ZURICH (Reuters) - Britain’s ramshackle exit from the European Union, with two ministers quitting the government on Monday, could damage economic growth in the euro zone, European Central Bank policymaker Ewald Nowotny said.
British Foreign Secretary Boris Johnson and Brexit minister David Davis departed over Prime Minister Theresa May’s plans to leave the European Union, leaving the British leader’s Brexit plans in ruins.
The ECB Bank is following the fallout from Britain’s efforts to negotiate its departure, Nowotny said, highlighting it as one of the three main threats to economic growth in the 19 countries which use the single European currency.
“For the euro zone, the Brexit constellation is something we look at,” Nowotny told an event in Zurich just before news of Johnson’s exit. “It is mainly a risk for the U.K. but it also poses risks and uncertainties for the euro zone.”
Other potential problems included looming trade wars along with constraints on economic capacity which could lead to slower growth, he said.
The ECB expects euro zone economic growth of 2.1 percent this year, easing to 1.9 percent in 2019 and a 1.7 percent rate in 2020.
“These lower growth rates do not mean an end to the good times,” Nowotny said. “It means we have reached a plateau and can grow with capacity growth.”
In this uncertain environment, the ECB would adopt a “wait and see” approach to any tightening of monetary policy after it keeps negative rates on hold through the summer of 2019, he added.
The ECB said last month it intended to end its 2.6 trillion euro bond purchase program by the close of the year but said rates would stay unchanged at least until next summer, a wording that pushed back rate hike expectations.
Nowotny noted that ECB head Mario Draghi had said at the time the central bank would not prejudge the timing of any rate hike. “He said wait and see and I think this is the answer we have to give for this,” Nowotny said.

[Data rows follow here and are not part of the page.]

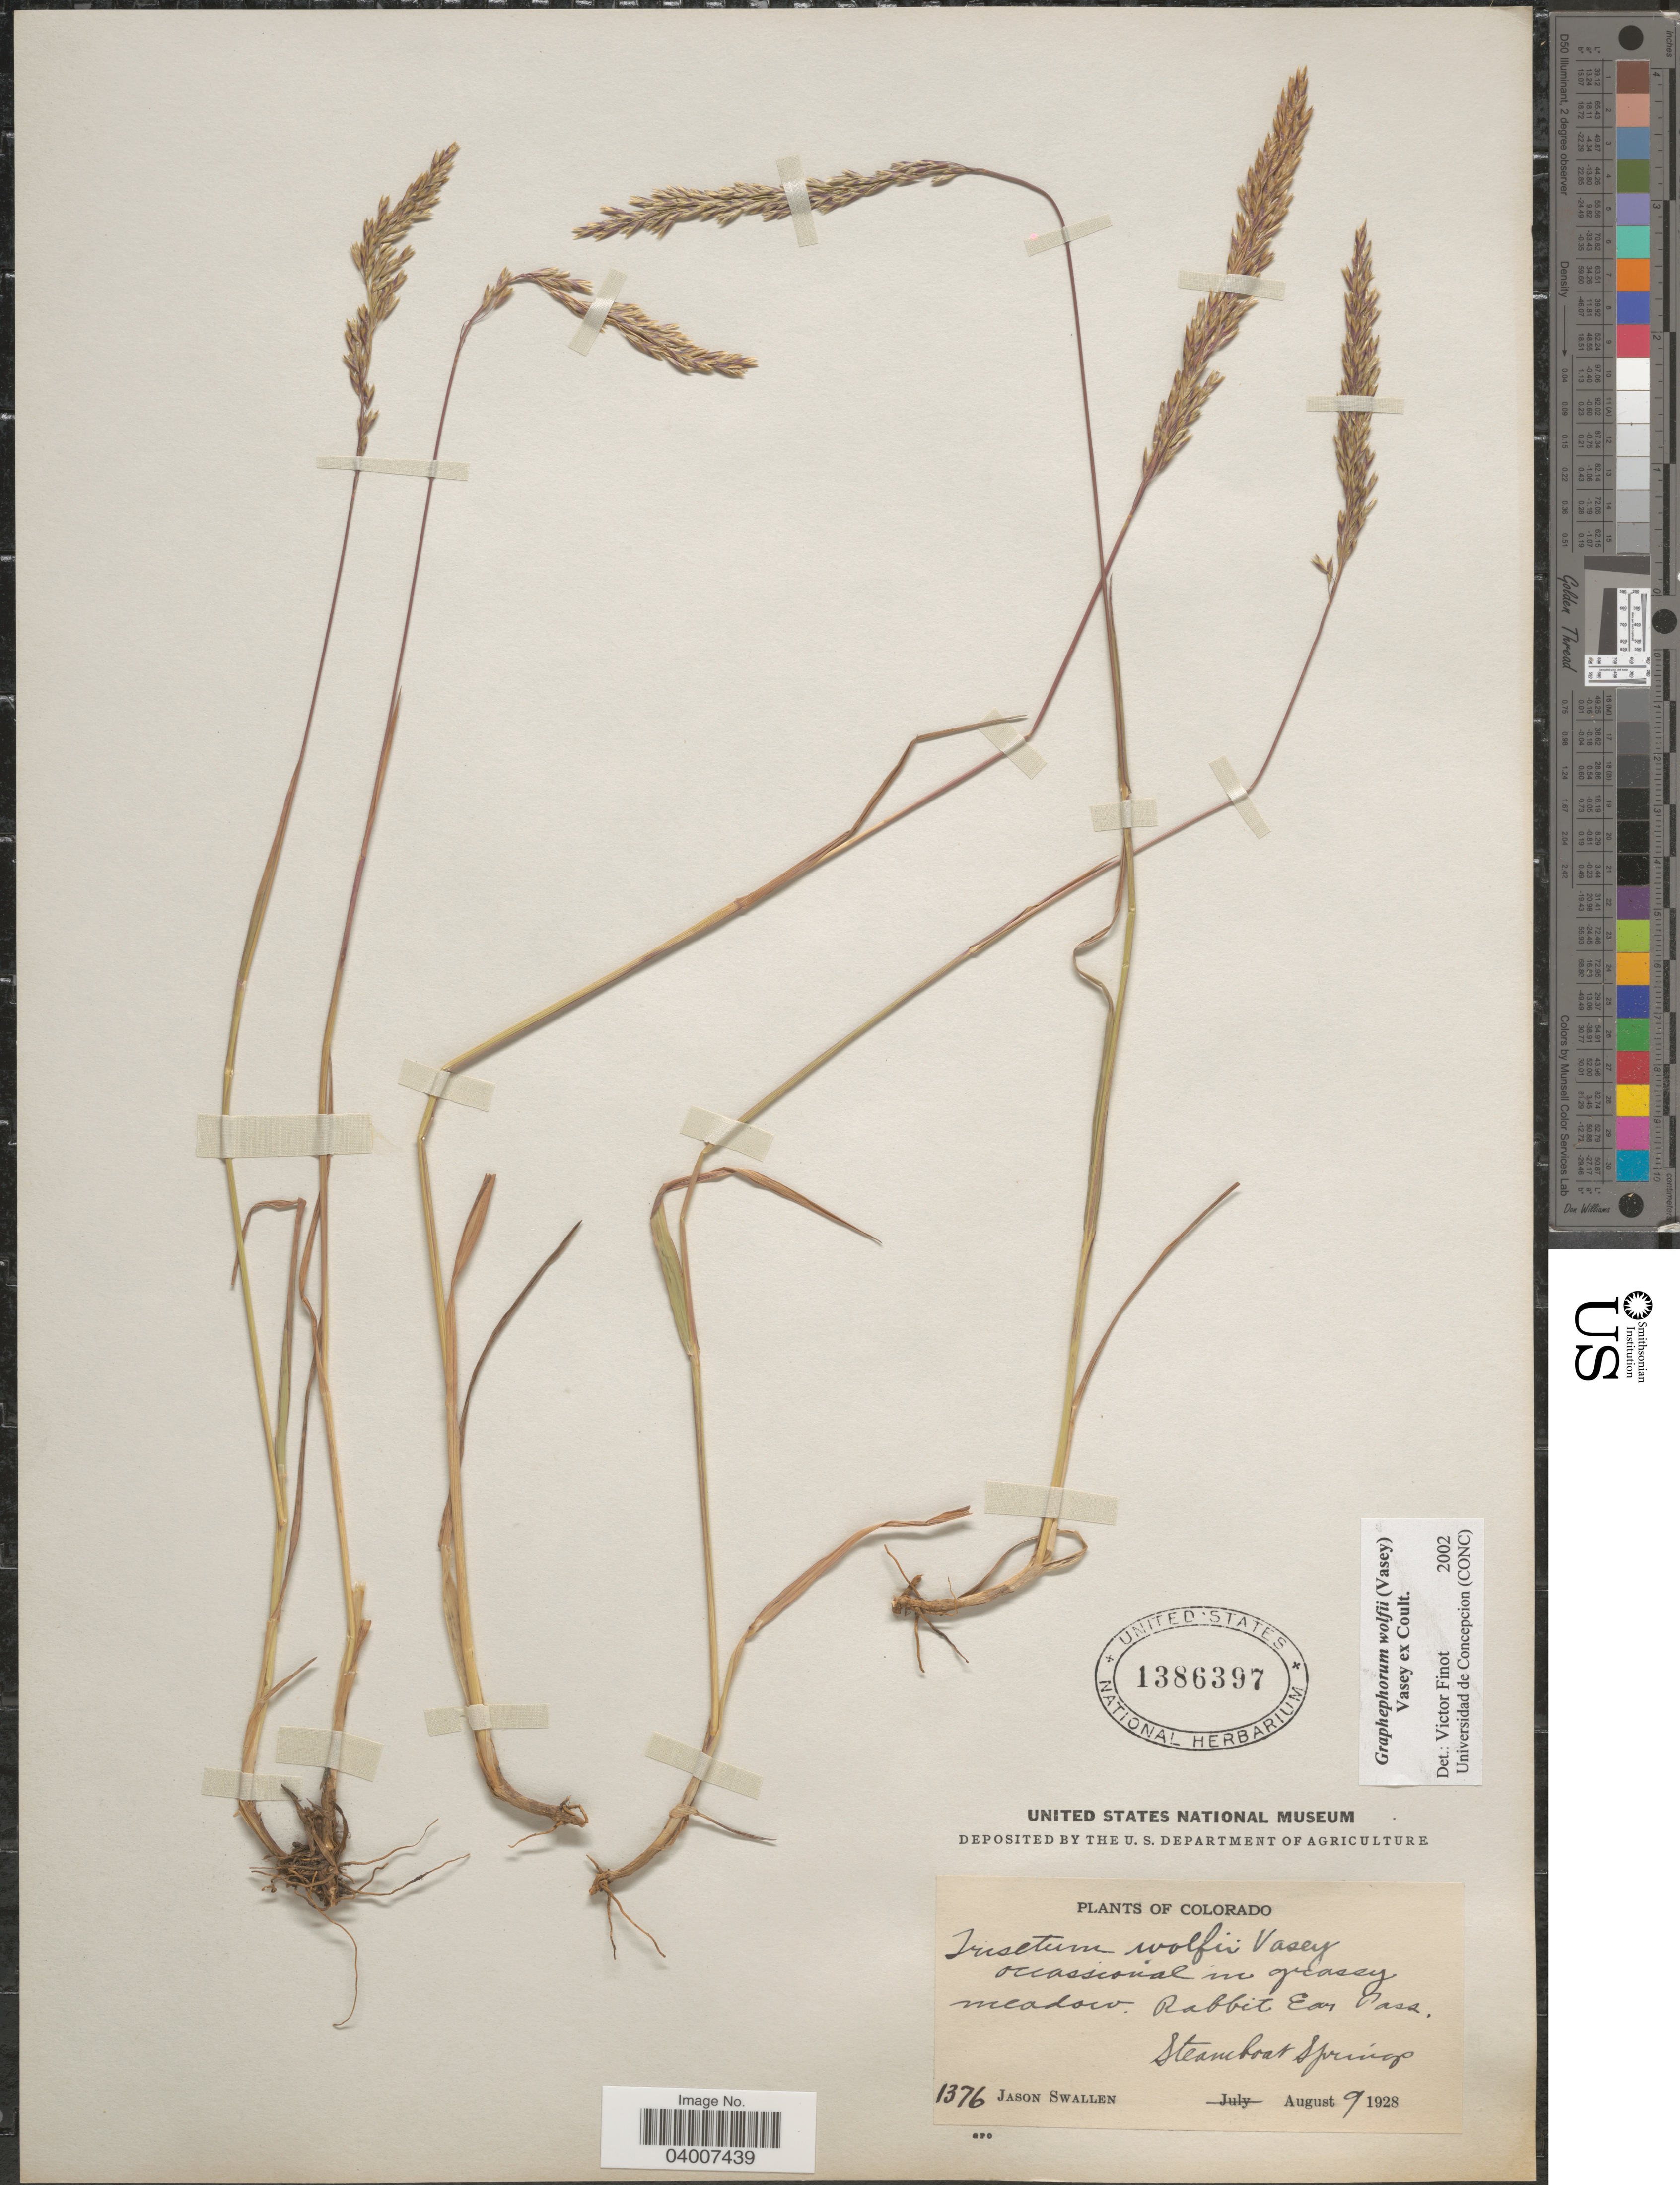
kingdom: Plantae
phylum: Tracheophyta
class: Liliopsida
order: Poales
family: Poaceae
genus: Graphephorum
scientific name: Graphephorum wolfii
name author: (E. Fourn.) Vasey ex Coult.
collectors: J. R. Swallen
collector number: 1376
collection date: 1928-08-09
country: United States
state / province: Colorado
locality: Rabbit Ear Pass. Steamboat Springs.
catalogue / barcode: US 1386397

On interest rate changes, he referred to the current ECB wording of no change “at least through the summer of 2019”.
“This is forward guidance and shows there will be no changes before this,” Nowotny, who is also head of the Austrian central bank, said.
It would also be “not too much of a risk” to anticipate the ECB would formally decide when it meets later this month to end its bond buying program this year, he said.
His comments sent the euro to its highest level of the day, gaining 0.3 percent against the dollar to trade at $1.1785. The single currency also gained against the Swiss franc, rising 0.2 percent to trade at 1.1646 francs to the euro.
Nowotny said the ECB would move cautiously when exiting its expansive stance, and look to medium-term inflation trends when making policy after inflation rose past the ECB’s target of just under two percent in June.